To check their theory, Regavim requested a breakdown of expenditures for school security in Bedouin municipalities. These budgetary items were then compared with the same data provided by Jewish municipalities in the Gaza-border region, which is classified as a high-security area.
The Naveh Midbar Bedouin municipality, which has 21 schools in its jurisdiction, spent nearly NIS 6.8 million for “security” in 2016, and a similar amount in 2017. In 2018, that expenditure rose to NIS 7.3 million.
The Al Kasum Regional Council, which provided the budgetary data we requested only after we were forced to submit a Freedom of Information petition through the courts, is home to 22 schools, and its security budget for 2016 stood at some NIS 9 million. In 2017 the security budget grew to NIS 10.5 million, and in 2018 it stood a NIS 11.7 million.
How do these sums compare with the security outlays in Gaza-border Jewish communities? The Merhavim Regional Council’s 10 schools were protected by a mere NIS 965,000 in 2016; the cost of security remained unchanged in 2017.
The Bnei Shimon Regional Council, which provides security for 7 schools, spent NIS 690,000 in 2016, and only NIS 665,000 in 2017.
The Ministry of Education does not cover security costs for educational institutions in local council jurisdictions; these sums are covered by the Israel Police. The Ministry of Interior Security, for its part, clarified that it does not employ any security personnel in the Naveh Midbar or Al Kasum Municipalities; no such position or job description exists.
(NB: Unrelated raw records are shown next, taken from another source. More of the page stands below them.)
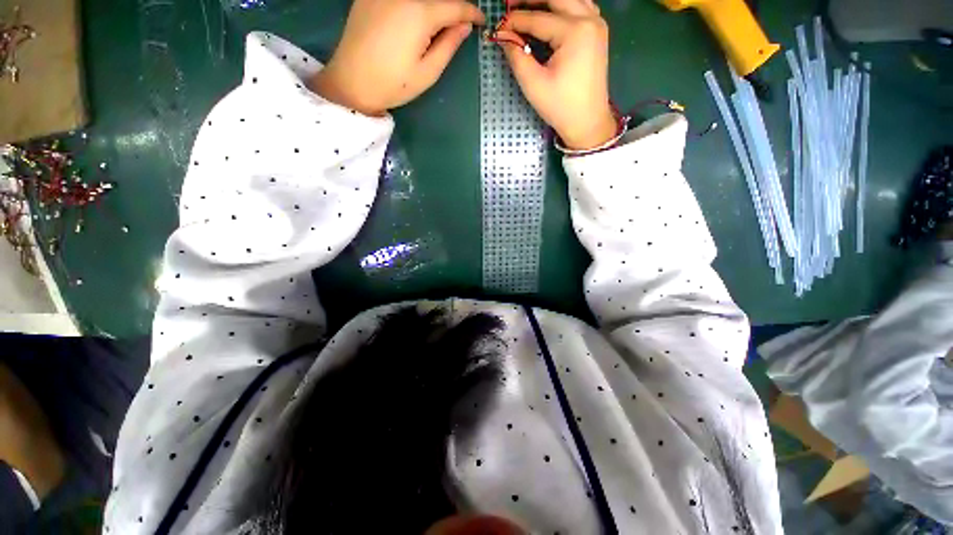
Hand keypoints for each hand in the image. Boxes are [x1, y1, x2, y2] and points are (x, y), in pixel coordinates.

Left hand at [311, 0, 484, 115]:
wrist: (351, 82)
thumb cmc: (393, 84)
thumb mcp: (428, 72)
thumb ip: (449, 45)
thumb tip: (464, 26)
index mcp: (420, 13)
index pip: (455, 6)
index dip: (471, 13)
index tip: (481, 22)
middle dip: (453, 7)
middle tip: (460, 23)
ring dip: (434, 6)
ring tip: (440, 24)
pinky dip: (414, 4)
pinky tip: (416, 19)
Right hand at [496, 0, 615, 149]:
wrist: (587, 122)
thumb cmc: (560, 107)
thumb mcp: (533, 84)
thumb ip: (517, 56)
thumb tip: (504, 36)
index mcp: (575, 32)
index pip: (538, 18)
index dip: (515, 21)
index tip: (499, 27)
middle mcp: (589, 20)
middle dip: (530, 1)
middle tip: (511, 7)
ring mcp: (597, 24)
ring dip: (548, 1)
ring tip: (528, 8)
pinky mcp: (598, 32)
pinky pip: (581, 6)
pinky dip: (564, 6)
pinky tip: (551, 13)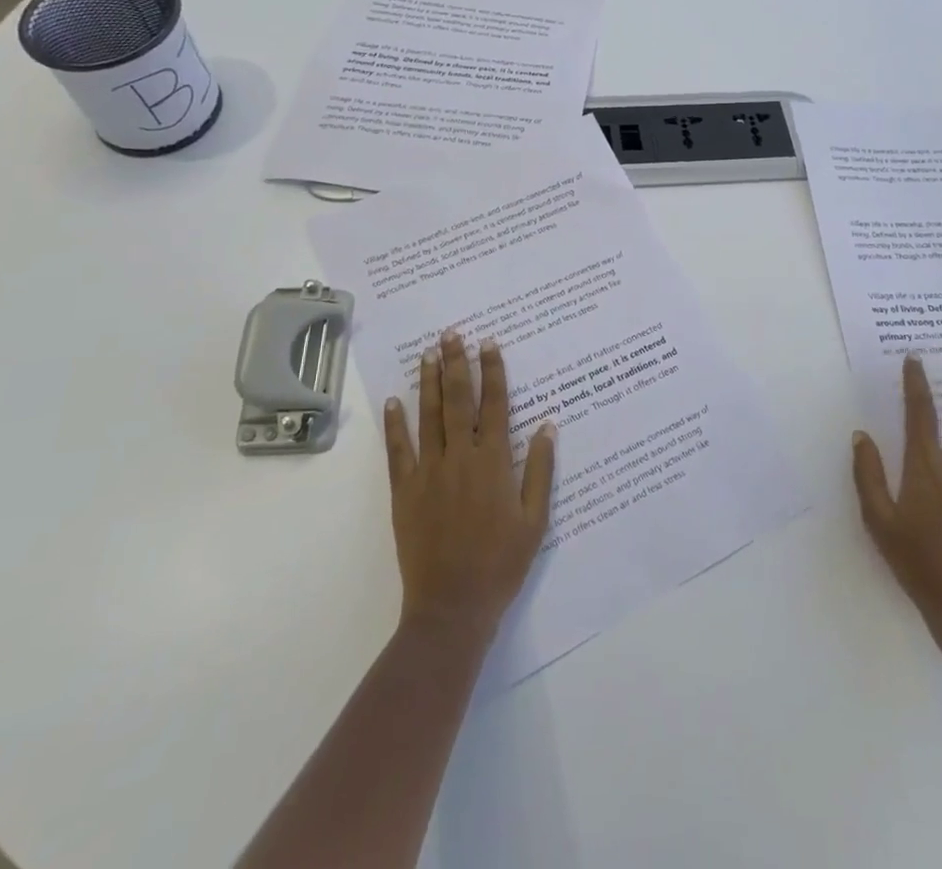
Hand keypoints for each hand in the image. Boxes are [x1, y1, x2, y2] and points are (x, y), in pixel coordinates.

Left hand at [384, 330, 556, 641]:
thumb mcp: (535, 520)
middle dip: (457, 364)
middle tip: (452, 334)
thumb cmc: (501, 563)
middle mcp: (460, 458)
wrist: (453, 607)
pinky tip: (393, 401)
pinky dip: (395, 424)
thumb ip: (540, 471)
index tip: (489, 344)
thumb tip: (548, 426)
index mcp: (494, 463)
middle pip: (459, 401)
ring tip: (428, 353)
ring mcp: (429, 473)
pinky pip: (398, 451)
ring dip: (429, 382)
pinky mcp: (404, 492)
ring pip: (429, 417)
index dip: (493, 372)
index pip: (495, 405)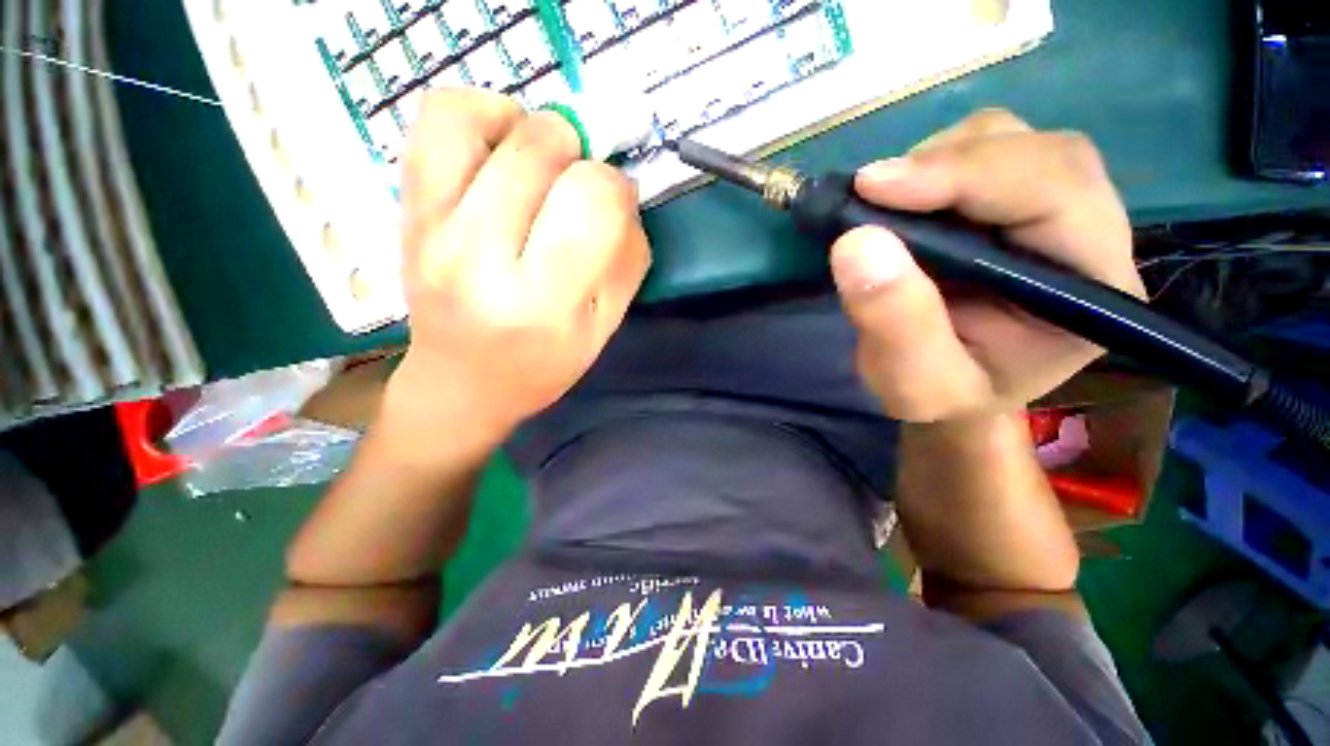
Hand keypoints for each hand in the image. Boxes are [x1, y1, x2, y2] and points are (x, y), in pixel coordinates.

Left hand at [384, 89, 650, 456]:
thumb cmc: (542, 365)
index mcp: (542, 301)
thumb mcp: (604, 328)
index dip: (616, 190)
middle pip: (542, 150)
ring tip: (538, 166)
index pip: (593, 201)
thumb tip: (623, 193)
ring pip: (484, 118)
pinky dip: (480, 114)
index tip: (614, 208)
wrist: (461, 382)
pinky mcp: (407, 207)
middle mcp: (479, 256)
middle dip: (579, 158)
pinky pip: (438, 118)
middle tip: (577, 193)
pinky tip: (498, 152)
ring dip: (530, 128)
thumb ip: (627, 259)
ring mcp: (432, 225)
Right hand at [829, 109, 1144, 421]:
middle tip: (868, 195)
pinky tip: (899, 204)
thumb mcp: (914, 383)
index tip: (873, 187)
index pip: (1054, 195)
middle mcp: (1091, 234)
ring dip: (936, 161)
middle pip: (1039, 153)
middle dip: (948, 164)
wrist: (951, 392)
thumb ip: (895, 324)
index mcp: (1092, 288)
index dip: (965, 176)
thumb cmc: (943, 397)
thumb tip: (855, 243)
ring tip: (882, 206)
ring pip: (1011, 141)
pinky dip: (930, 167)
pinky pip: (981, 153)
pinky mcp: (1014, 203)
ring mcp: (1054, 211)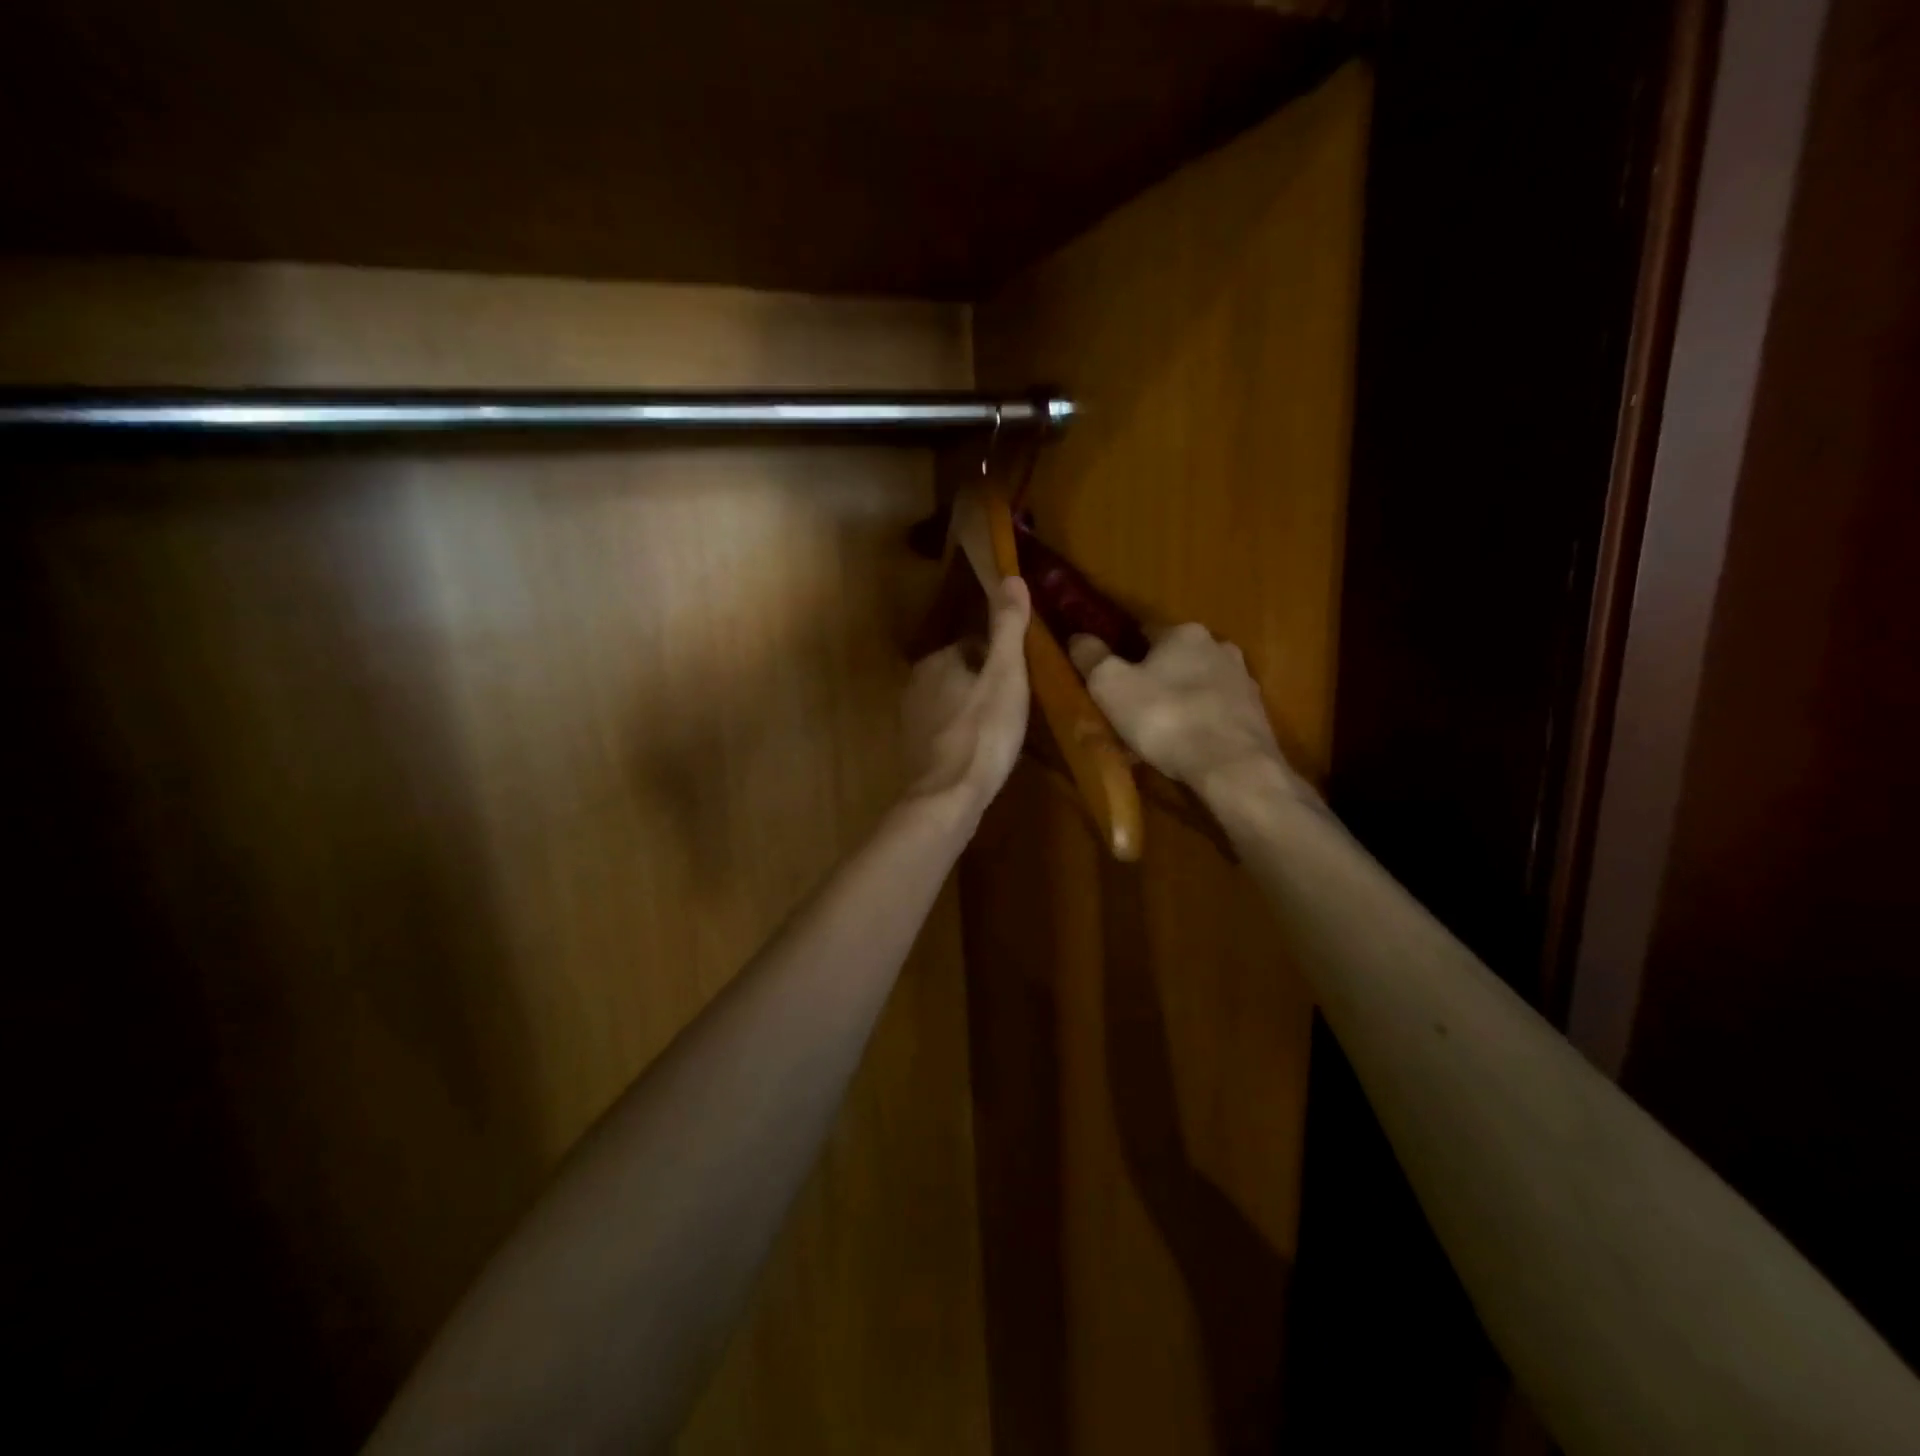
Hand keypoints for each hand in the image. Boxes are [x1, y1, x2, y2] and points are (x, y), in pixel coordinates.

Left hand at [902, 578, 1031, 813]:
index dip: (1000, 659)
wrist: (949, 796)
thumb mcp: (1006, 674)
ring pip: (950, 702)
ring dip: (971, 709)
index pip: (973, 645)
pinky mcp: (913, 751)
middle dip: (984, 684)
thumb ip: (1008, 627)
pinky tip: (980, 752)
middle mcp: (916, 684)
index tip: (1020, 679)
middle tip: (1015, 706)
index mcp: (937, 660)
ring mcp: (911, 719)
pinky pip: (943, 730)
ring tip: (1001, 729)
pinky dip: (960, 734)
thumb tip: (1011, 575)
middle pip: (960, 673)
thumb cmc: (984, 731)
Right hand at [1068, 623, 1289, 794]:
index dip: (1124, 650)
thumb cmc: (1165, 717)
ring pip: (1198, 685)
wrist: (1232, 766)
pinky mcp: (1256, 716)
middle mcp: (1219, 647)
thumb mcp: (1111, 686)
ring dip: (1179, 700)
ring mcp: (1243, 682)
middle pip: (1176, 657)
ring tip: (1157, 731)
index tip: (1110, 673)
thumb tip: (1078, 636)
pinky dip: (1199, 723)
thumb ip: (1092, 657)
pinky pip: (1216, 713)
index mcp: (1184, 633)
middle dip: (1155, 676)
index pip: (1146, 630)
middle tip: (1132, 705)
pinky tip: (1185, 746)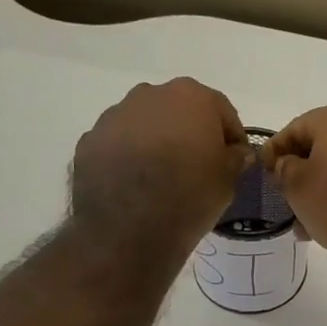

The Police Department’s response to Regavim’s inquiry further clarified that the Ministry contributes hundreds of thousands of shekels per year toward the security budget of the older, more well-established Bedouin towns of Hura and Lakiya, but these outlays do not hold a candle to the astronomical sums spent in Naveh Midbar and Al Kasum.
But this isn’t the end of the saga: On-site inspections in the schools of Naveh Midbar and Al Kasum proved that there is no security at all. The gates are wide open, anyone and everyone can come and go at will; no guard posts, no guards.
Simple mathematics yields a stunning insight: The security budget for each of these institutions is NIS 30,000 per month – whether there are 1000 students, or 80 students. The municipalities explained that this is spent for “night-time security,” a recognized expense only for dormitory schools (which do not exist in the Negev Bedouin sector).
“These findings indicate that the municipalities in question are paying “internal protection money” to the people who claim ownership of the land on which the schools were built,” says Amichai Yogev, Regavim’s Field Coordinator for the Southern Region. “The official documents provided by the municipalities do not answer the real question – where is all of this money going – but they do illustrate beyond a shadow of doubt that these inflated budgets are a mechanism of unparalleled, hard-core corruption.”